WORK REQUEST -
Quote the listing below verbatim, from the line containing "Same task for the small weed (512, 51, 568, 93)." through the end of the listing, both included.

******

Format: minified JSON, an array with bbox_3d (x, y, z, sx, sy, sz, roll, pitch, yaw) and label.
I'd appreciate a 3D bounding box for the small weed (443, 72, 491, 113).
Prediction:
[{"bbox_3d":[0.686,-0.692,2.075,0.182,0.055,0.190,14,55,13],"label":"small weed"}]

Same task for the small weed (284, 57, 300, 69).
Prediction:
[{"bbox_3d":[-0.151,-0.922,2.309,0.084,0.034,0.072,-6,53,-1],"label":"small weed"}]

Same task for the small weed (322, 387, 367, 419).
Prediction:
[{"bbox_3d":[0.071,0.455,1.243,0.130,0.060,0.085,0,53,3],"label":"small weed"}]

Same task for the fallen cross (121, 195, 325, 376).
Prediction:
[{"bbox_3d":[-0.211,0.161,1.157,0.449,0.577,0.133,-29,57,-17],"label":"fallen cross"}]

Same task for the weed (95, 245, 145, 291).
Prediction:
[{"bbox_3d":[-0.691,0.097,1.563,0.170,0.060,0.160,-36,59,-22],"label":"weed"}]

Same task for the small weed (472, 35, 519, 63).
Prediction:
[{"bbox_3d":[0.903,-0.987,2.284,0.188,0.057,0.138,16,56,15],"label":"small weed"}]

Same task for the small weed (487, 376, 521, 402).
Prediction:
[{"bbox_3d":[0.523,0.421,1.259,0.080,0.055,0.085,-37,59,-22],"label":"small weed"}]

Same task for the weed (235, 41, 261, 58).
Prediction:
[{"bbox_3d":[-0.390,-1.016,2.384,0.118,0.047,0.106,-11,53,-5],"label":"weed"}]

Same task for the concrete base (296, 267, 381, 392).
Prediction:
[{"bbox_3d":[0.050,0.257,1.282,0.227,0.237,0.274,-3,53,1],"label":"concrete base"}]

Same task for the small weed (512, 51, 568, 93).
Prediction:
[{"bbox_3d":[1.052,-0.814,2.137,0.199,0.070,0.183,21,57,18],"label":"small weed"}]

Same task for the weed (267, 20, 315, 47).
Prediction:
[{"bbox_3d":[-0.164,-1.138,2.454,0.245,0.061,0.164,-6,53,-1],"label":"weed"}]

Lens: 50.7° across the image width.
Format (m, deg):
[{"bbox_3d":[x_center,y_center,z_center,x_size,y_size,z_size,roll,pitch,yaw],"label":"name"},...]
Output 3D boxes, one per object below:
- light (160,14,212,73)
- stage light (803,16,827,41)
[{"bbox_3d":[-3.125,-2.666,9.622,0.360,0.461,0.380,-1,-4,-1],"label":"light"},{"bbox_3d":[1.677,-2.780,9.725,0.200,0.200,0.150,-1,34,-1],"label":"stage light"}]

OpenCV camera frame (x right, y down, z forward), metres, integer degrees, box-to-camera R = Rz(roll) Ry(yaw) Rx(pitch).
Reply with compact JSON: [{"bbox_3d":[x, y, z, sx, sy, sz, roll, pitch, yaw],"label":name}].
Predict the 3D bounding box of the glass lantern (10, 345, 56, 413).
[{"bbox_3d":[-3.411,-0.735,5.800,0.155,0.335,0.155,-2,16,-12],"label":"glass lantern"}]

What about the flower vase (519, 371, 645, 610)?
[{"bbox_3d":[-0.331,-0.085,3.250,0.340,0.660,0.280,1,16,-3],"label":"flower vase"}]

******

WRITTEN SOLUTION -
Same task for the small weed (512, 51, 568, 93).
Prediction:
[{"bbox_3d":[1.052,-0.814,2.137,0.199,0.070,0.183,21,57,18],"label":"small weed"}]

Same task for the weed (267, 20, 315, 47).
Prediction:
[{"bbox_3d":[-0.164,-1.138,2.454,0.245,0.061,0.164,-6,53,-1],"label":"weed"}]

Lens: 50.7° across the image width.
Format (m, deg):
[{"bbox_3d":[x_center,y_center,z_center,x_size,y_size,z_size,roll,pitch,yaw],"label":"name"},...]
Output 3D boxes, one per object below:
- light (160,14,212,73)
- stage light (803,16,827,41)
[{"bbox_3d":[-3.125,-2.666,9.622,0.360,0.461,0.380,-1,-4,-1],"label":"light"},{"bbox_3d":[1.677,-2.780,9.725,0.200,0.200,0.150,-1,34,-1],"label":"stage light"}]

OpenCV camera frame (x right, y down, z forward), metres, integer degrees, box-to-camera R = Rz(roll) Ry(yaw) Rx(pitch).
Reply with compact JSON: [{"bbox_3d":[x, y, z, sx, sy, sz, roll, pitch, yaw],"label":name}].
Predict the 3D bounding box of the glass lantern (10, 345, 56, 413).
[{"bbox_3d":[-3.411,-0.735,5.800,0.155,0.335,0.155,-2,16,-12],"label":"glass lantern"}]

What about the flower vase (519, 371, 645, 610)?
[{"bbox_3d":[-0.331,-0.085,3.250,0.340,0.660,0.280,1,16,-3],"label":"flower vase"}]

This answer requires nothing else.